* [What you need to do] When the line containing "[00:00.000]" appears in the data below, begin copying there and stop only after the line containing "49: (457, 329, 12.16)".

* [Input material]
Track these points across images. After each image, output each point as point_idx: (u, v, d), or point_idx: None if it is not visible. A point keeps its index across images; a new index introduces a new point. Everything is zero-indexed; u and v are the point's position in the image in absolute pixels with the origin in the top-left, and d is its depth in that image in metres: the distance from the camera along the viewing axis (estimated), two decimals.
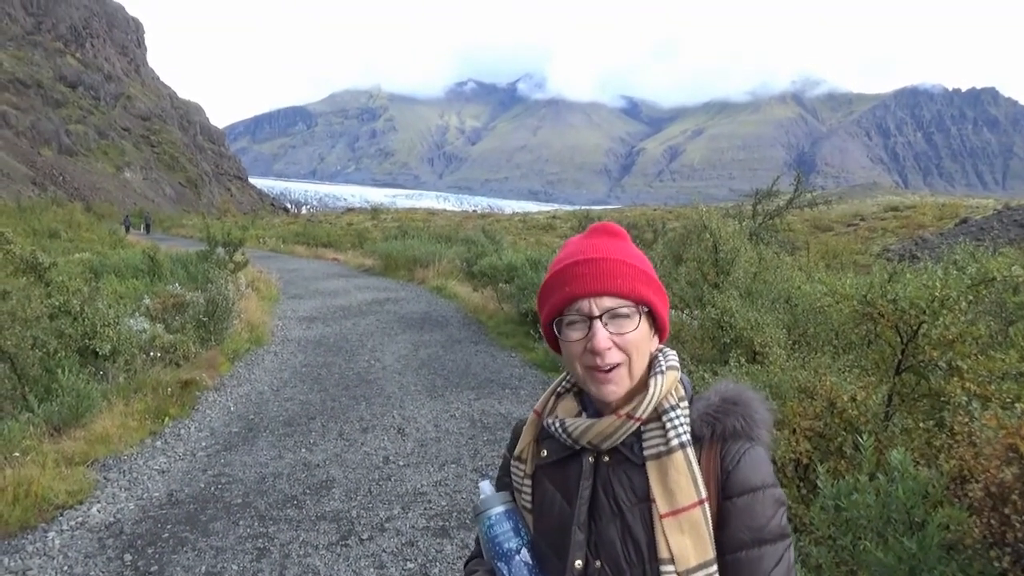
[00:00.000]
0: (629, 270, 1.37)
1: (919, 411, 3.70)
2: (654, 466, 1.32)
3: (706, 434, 1.34)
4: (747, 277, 6.72)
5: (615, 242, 1.42)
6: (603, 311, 1.34)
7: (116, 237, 28.81)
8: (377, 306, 14.60)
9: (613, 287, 1.35)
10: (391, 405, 7.61)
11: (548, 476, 1.45)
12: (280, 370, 9.21)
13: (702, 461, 1.33)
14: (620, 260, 1.38)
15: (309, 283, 18.60)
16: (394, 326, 12.36)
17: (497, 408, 7.51)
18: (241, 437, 6.63)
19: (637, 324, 1.36)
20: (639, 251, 1.44)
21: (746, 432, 1.34)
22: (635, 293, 1.36)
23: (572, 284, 1.37)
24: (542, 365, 9.33)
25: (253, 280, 15.81)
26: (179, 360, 8.38)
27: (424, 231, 28.07)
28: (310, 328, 12.21)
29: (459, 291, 15.95)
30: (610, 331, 1.34)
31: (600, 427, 1.36)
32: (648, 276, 1.40)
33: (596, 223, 1.48)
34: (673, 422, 1.34)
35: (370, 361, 9.70)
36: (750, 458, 1.32)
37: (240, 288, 13.35)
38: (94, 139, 73.56)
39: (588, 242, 1.42)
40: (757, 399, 1.38)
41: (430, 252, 19.95)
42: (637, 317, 1.36)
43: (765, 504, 1.30)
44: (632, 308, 1.36)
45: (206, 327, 9.43)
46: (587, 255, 1.38)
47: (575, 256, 1.40)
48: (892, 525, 2.43)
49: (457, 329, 12.16)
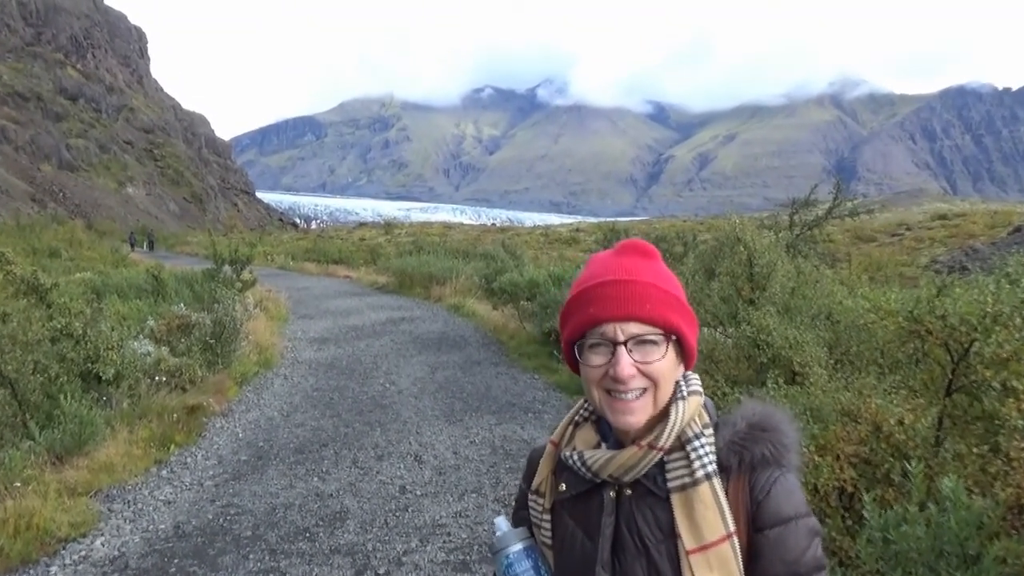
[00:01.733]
0: (659, 294, 1.36)
1: (972, 435, 3.66)
2: (679, 499, 1.32)
3: (733, 463, 1.34)
4: (784, 292, 6.69)
5: (646, 263, 1.41)
6: (628, 337, 1.34)
7: (118, 256, 29.23)
8: (391, 326, 14.67)
9: (641, 312, 1.34)
10: (407, 431, 7.64)
11: (568, 511, 1.45)
12: (290, 394, 9.27)
13: (730, 492, 1.32)
14: (650, 283, 1.37)
15: (320, 302, 18.73)
16: (409, 347, 12.41)
17: (519, 434, 7.51)
18: (250, 465, 6.68)
19: (664, 352, 1.35)
20: (671, 273, 1.44)
21: (776, 459, 1.34)
22: (664, 320, 1.35)
23: (597, 306, 1.36)
24: (566, 388, 9.32)
25: (261, 300, 15.96)
26: (185, 384, 8.47)
27: (440, 246, 28.19)
28: (321, 350, 12.29)
29: (478, 309, 15.98)
30: (635, 358, 1.34)
31: (621, 459, 1.35)
32: (679, 302, 1.39)
33: (626, 240, 1.48)
34: (697, 451, 1.34)
35: (385, 384, 9.74)
36: (781, 487, 1.32)
37: (248, 308, 13.48)
38: (95, 153, 74.78)
39: (617, 261, 1.41)
40: (785, 421, 1.38)
41: (447, 268, 20.02)
42: (664, 345, 1.35)
43: (799, 535, 1.30)
44: (660, 336, 1.35)
45: (213, 350, 9.53)
46: (615, 275, 1.38)
47: (602, 276, 1.39)
48: (944, 559, 2.41)
49: (476, 350, 12.19)
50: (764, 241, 7.19)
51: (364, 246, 42.22)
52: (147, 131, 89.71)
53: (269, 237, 58.43)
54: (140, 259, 30.95)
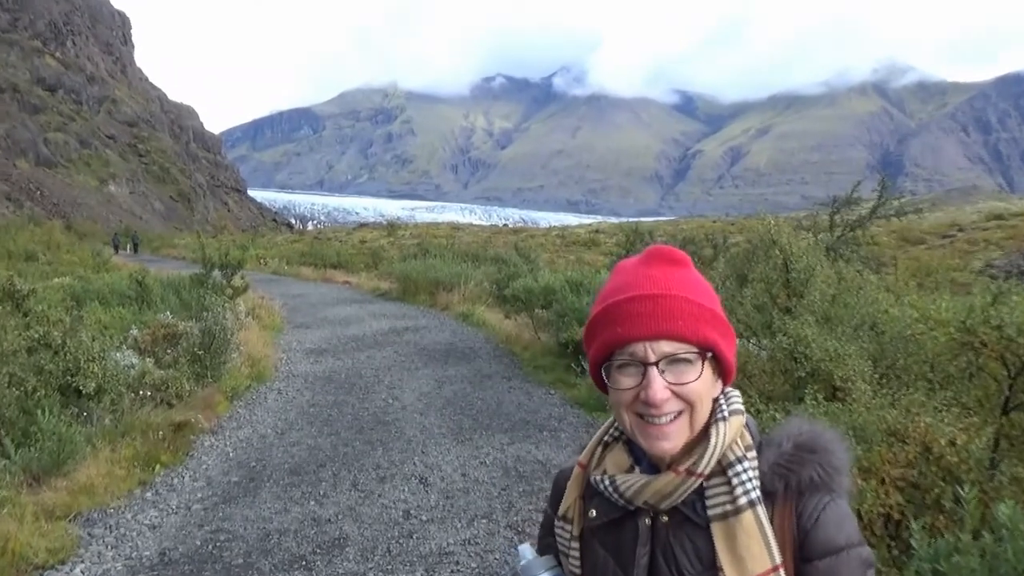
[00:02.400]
0: (693, 309, 1.35)
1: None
2: (720, 528, 1.31)
3: (779, 488, 1.33)
4: (824, 300, 6.67)
5: (676, 272, 1.40)
6: (660, 357, 1.32)
7: (100, 259, 29.45)
8: (394, 336, 14.72)
9: (674, 330, 1.33)
10: (412, 450, 7.66)
11: (599, 538, 1.44)
12: (285, 410, 9.31)
13: (775, 520, 1.32)
14: (682, 297, 1.35)
15: (317, 310, 18.81)
16: (414, 359, 12.44)
17: (534, 454, 7.51)
18: (241, 487, 6.71)
19: (700, 372, 1.34)
20: (704, 281, 1.43)
21: (825, 483, 1.32)
22: (699, 336, 1.34)
23: (625, 324, 1.35)
24: (585, 404, 9.31)
25: (254, 307, 16.03)
26: (171, 399, 8.52)
27: (448, 249, 28.24)
28: (318, 362, 12.34)
29: (489, 318, 15.99)
30: (668, 379, 1.32)
31: (657, 486, 1.35)
32: (714, 315, 1.38)
33: (653, 247, 1.46)
34: (740, 476, 1.33)
35: (387, 400, 9.77)
36: (831, 513, 1.31)
37: (239, 317, 13.55)
38: (75, 149, 75.44)
39: (645, 272, 1.40)
40: (835, 441, 1.37)
41: (455, 273, 20.07)
42: (700, 363, 1.34)
43: (851, 566, 1.29)
44: (694, 353, 1.34)
45: (201, 361, 9.58)
46: (643, 289, 1.36)
47: (629, 290, 1.38)
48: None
49: (487, 362, 12.20)
50: (802, 244, 7.17)
51: (365, 249, 42.37)
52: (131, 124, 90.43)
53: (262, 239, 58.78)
54: (123, 263, 31.20)
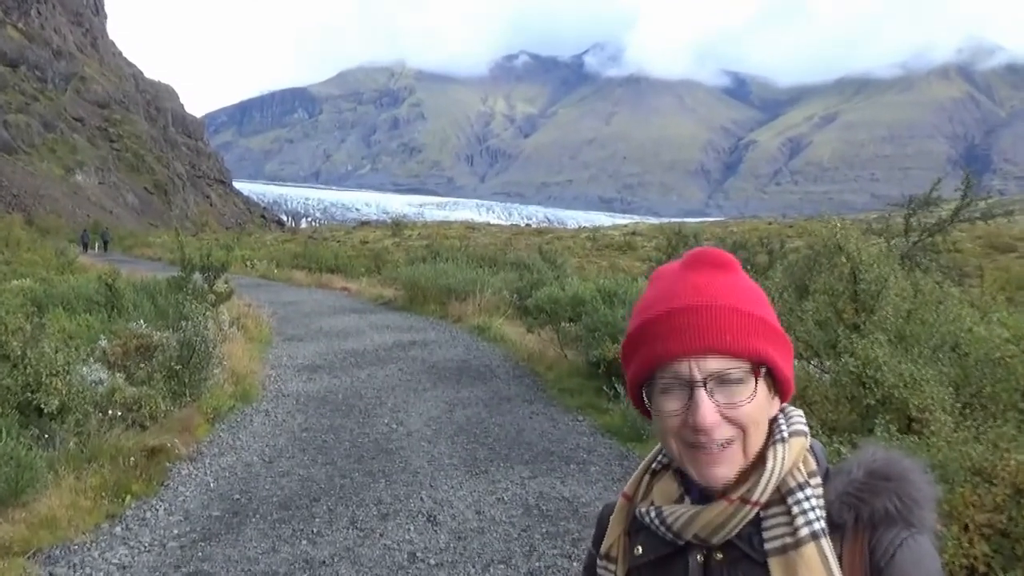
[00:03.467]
0: (742, 320, 1.35)
1: None
2: (779, 564, 1.32)
3: (848, 520, 1.33)
4: (898, 316, 6.64)
5: (722, 278, 1.40)
6: (708, 376, 1.33)
7: (64, 259, 29.73)
8: (400, 351, 14.76)
9: (721, 344, 1.33)
10: (418, 484, 7.67)
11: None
12: (274, 435, 9.36)
13: (843, 556, 1.32)
14: (730, 307, 1.36)
15: (311, 320, 18.89)
16: (422, 378, 12.46)
17: (559, 490, 7.51)
18: (224, 523, 6.75)
19: (753, 390, 1.34)
20: (754, 286, 1.43)
21: (902, 516, 1.32)
22: (751, 350, 1.34)
23: (667, 340, 1.36)
24: (619, 432, 9.29)
25: (239, 316, 16.13)
26: (145, 421, 8.58)
27: (461, 252, 28.30)
28: (312, 380, 12.40)
29: (508, 332, 16.00)
30: (718, 400, 1.33)
31: (707, 517, 1.35)
32: (766, 324, 1.38)
33: (696, 250, 1.46)
34: (801, 505, 1.33)
35: (391, 425, 9.80)
36: (909, 551, 1.30)
37: (223, 327, 13.64)
38: (38, 132, 76.27)
39: (687, 280, 1.40)
40: (915, 470, 1.37)
41: (469, 280, 20.09)
42: (753, 381, 1.34)
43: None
44: (746, 371, 1.34)
45: (179, 378, 9.64)
46: (685, 300, 1.37)
47: (670, 300, 1.38)
48: None
49: (505, 383, 12.20)
50: (872, 250, 7.15)
51: (366, 251, 42.53)
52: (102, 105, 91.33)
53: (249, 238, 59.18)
54: (91, 263, 31.45)
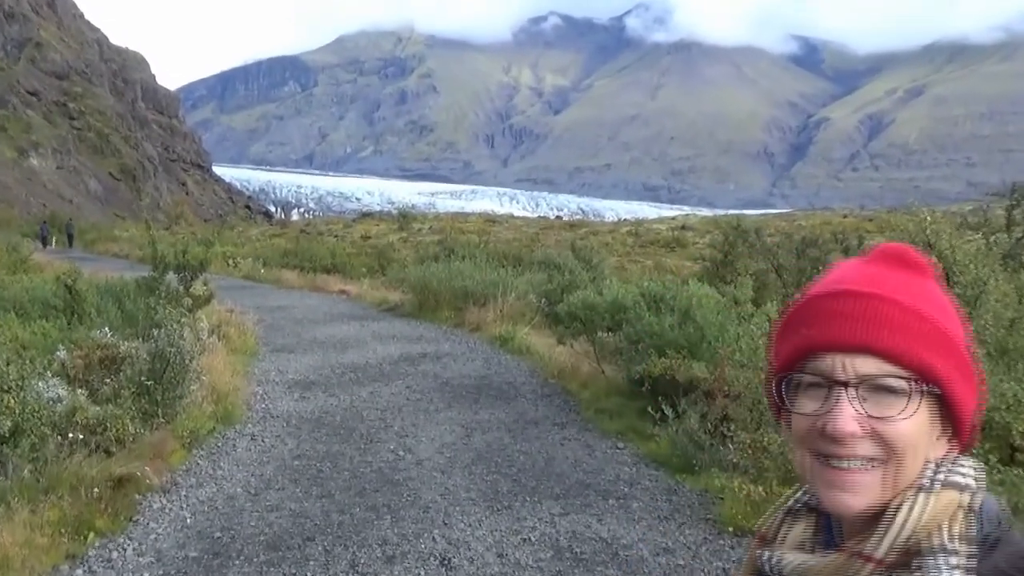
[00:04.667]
0: (916, 322, 1.31)
1: None
2: None
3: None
4: (999, 326, 6.59)
5: (907, 276, 1.37)
6: (857, 377, 1.30)
7: (16, 256, 29.94)
8: (408, 365, 14.78)
9: (879, 341, 1.30)
10: (430, 521, 7.68)
11: None
12: (260, 463, 9.39)
13: None
14: (906, 305, 1.32)
15: (304, 329, 18.95)
16: (434, 397, 12.48)
17: (596, 529, 7.49)
18: (202, 566, 6.78)
19: (913, 408, 1.29)
20: (946, 299, 1.39)
21: None
22: (918, 359, 1.30)
23: (818, 325, 1.34)
24: (666, 462, 9.26)
25: (220, 324, 16.19)
26: (110, 445, 8.61)
27: (480, 249, 28.29)
28: (305, 399, 12.43)
29: (535, 343, 16.00)
30: (864, 409, 1.29)
31: (816, 569, 1.33)
32: (948, 339, 1.33)
33: (884, 244, 1.44)
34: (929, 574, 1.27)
35: (397, 452, 9.81)
36: None
37: (201, 336, 13.68)
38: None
39: (865, 269, 1.38)
40: None
41: (489, 282, 20.09)
42: (914, 399, 1.30)
43: None
44: (908, 382, 1.30)
45: (150, 395, 9.68)
46: (853, 285, 1.35)
47: (836, 284, 1.37)
48: None
49: (532, 403, 12.20)
50: (968, 248, 7.10)
51: (368, 248, 42.67)
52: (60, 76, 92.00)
53: (231, 232, 59.38)
54: (47, 261, 31.61)
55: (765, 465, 7.15)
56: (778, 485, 6.72)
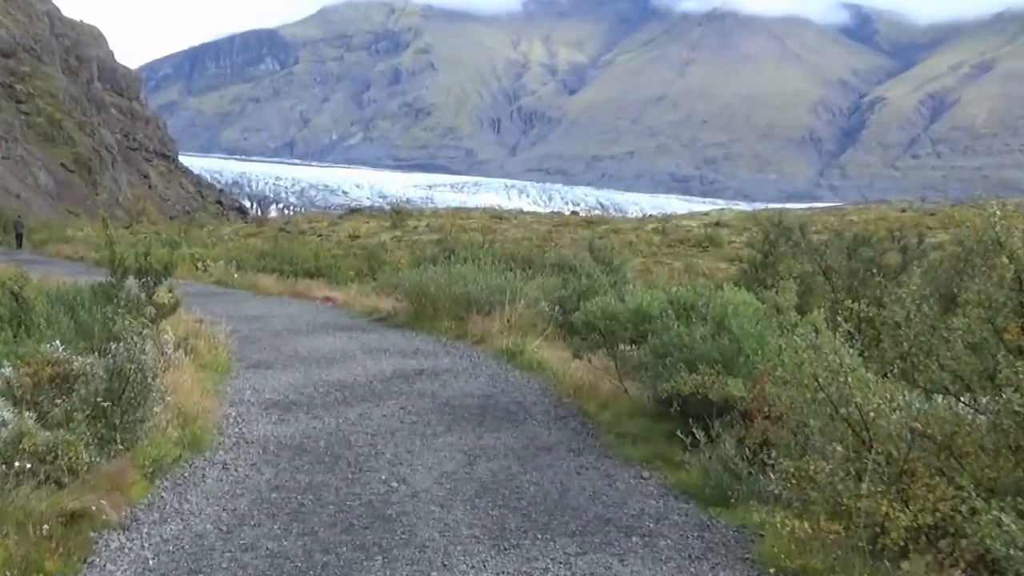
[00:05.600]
0: None
1: None
2: None
3: None
4: None
5: None
6: None
7: None
8: (402, 383, 14.79)
9: None
10: (427, 562, 7.67)
11: None
12: (233, 495, 9.39)
13: None
14: None
15: (283, 341, 18.98)
16: (432, 419, 12.48)
17: (617, 571, 7.48)
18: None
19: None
20: None
21: None
22: None
23: None
24: (698, 493, 9.25)
25: (187, 336, 16.20)
26: (62, 475, 8.61)
27: (485, 249, 28.30)
28: (285, 421, 12.44)
29: (547, 358, 16.00)
30: None
31: None
32: None
33: None
34: None
35: (390, 482, 9.81)
36: None
37: (166, 350, 13.70)
38: None
39: None
40: None
41: (495, 287, 20.09)
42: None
43: None
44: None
45: (108, 418, 9.67)
46: None
47: None
48: None
49: (544, 426, 12.20)
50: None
51: (357, 248, 42.71)
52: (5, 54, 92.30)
53: (200, 231, 59.54)
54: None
55: (811, 497, 7.12)
56: (826, 520, 6.70)
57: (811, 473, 7.24)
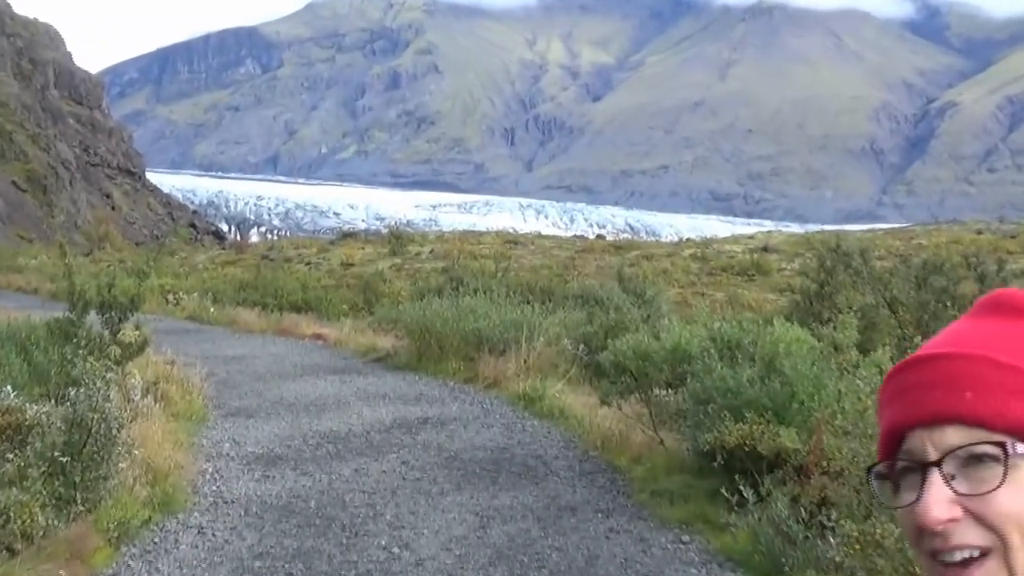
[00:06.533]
0: (1012, 378, 1.38)
1: None
2: None
3: None
4: None
5: (1008, 326, 1.44)
6: (944, 451, 1.36)
7: None
8: (404, 434, 14.80)
9: (965, 405, 1.37)
10: None
11: None
12: (211, 565, 9.39)
13: None
14: (999, 360, 1.39)
15: (267, 386, 19.00)
16: (438, 476, 12.47)
17: None
18: None
19: (1013, 476, 1.33)
20: None
21: None
22: (1014, 419, 1.36)
23: (895, 403, 1.45)
24: (746, 561, 9.23)
25: (158, 381, 16.23)
26: (14, 542, 8.62)
27: (498, 279, 28.32)
28: (270, 478, 12.44)
29: (571, 404, 16.01)
30: (958, 488, 1.35)
31: None
32: None
33: (995, 292, 1.53)
34: None
35: (391, 549, 9.81)
36: None
37: (132, 397, 13.71)
38: None
39: (956, 327, 1.49)
40: None
41: (510, 323, 20.09)
42: (1015, 464, 1.34)
43: None
44: (1000, 448, 1.34)
45: (66, 475, 9.68)
46: (935, 348, 1.45)
47: (920, 351, 1.47)
48: None
49: (568, 483, 12.19)
50: None
51: (351, 278, 42.73)
52: None
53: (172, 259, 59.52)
54: None
55: (878, 565, 7.10)
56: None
57: (878, 537, 7.21)
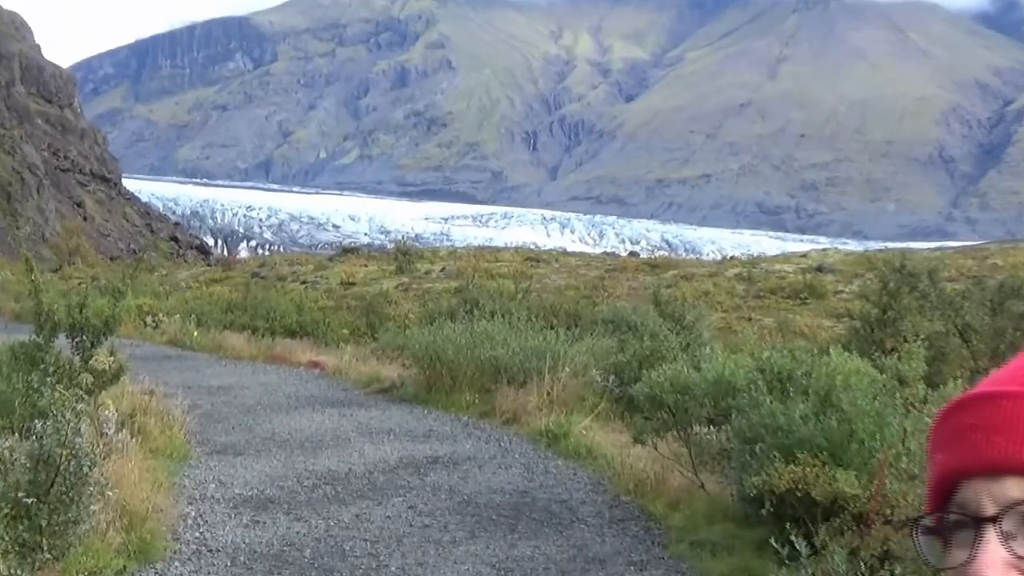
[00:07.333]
0: None
1: None
2: None
3: None
4: None
5: None
6: (1004, 505, 1.35)
7: None
8: (411, 475, 14.80)
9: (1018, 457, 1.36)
10: None
11: None
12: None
13: None
14: None
15: (257, 419, 19.02)
16: (450, 523, 12.47)
17: None
18: None
19: None
20: None
21: None
22: None
23: (949, 447, 1.44)
24: None
25: (134, 413, 16.26)
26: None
27: (518, 301, 28.35)
28: (260, 524, 12.44)
29: (599, 442, 16.01)
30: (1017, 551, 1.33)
31: None
32: None
33: None
34: None
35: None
36: None
37: (106, 431, 13.74)
38: None
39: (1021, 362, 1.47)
40: None
41: (531, 351, 20.11)
42: None
43: None
44: None
45: (31, 519, 9.71)
46: (997, 386, 1.43)
47: (979, 387, 1.46)
48: None
49: (596, 532, 12.18)
50: None
51: (352, 299, 42.79)
52: None
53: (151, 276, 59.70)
54: None
55: None
56: None
57: None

* [Worked solution]
[00:00.000]
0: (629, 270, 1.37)
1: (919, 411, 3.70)
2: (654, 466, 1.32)
3: (706, 434, 1.34)
4: (747, 277, 6.72)
5: (615, 242, 1.42)
6: (603, 311, 1.34)
7: (116, 237, 28.81)
8: (377, 306, 14.60)
9: (613, 287, 1.35)
10: (391, 405, 7.61)
11: (548, 476, 1.45)
12: (280, 370, 9.21)
13: (702, 461, 1.33)
14: (620, 260, 1.38)
15: (309, 283, 18.60)
16: (394, 326, 12.36)
17: (497, 408, 7.51)
18: (241, 437, 6.63)
19: (637, 324, 1.36)
20: (639, 251, 1.44)
21: (746, 432, 1.34)
22: (635, 293, 1.36)
23: (572, 284, 1.37)
24: (542, 365, 9.33)
25: (253, 280, 15.81)
26: (179, 360, 8.38)
27: (424, 231, 28.07)
28: (310, 328, 12.21)
29: (459, 291, 15.95)
30: (610, 331, 1.34)
31: (600, 427, 1.36)
32: (648, 276, 1.40)
33: (596, 223, 1.48)
34: (673, 422, 1.34)
35: (370, 361, 9.70)
36: (750, 458, 1.32)
37: (240, 288, 13.35)
38: (94, 139, 73.56)
39: (588, 242, 1.42)
40: (757, 399, 1.38)
41: (430, 252, 19.95)
42: (637, 317, 1.36)
43: (765, 504, 1.30)
44: (632, 308, 1.36)
45: (206, 327, 9.43)
46: (587, 255, 1.38)
47: (575, 256, 1.40)
48: (892, 525, 2.43)
49: (457, 329, 12.16)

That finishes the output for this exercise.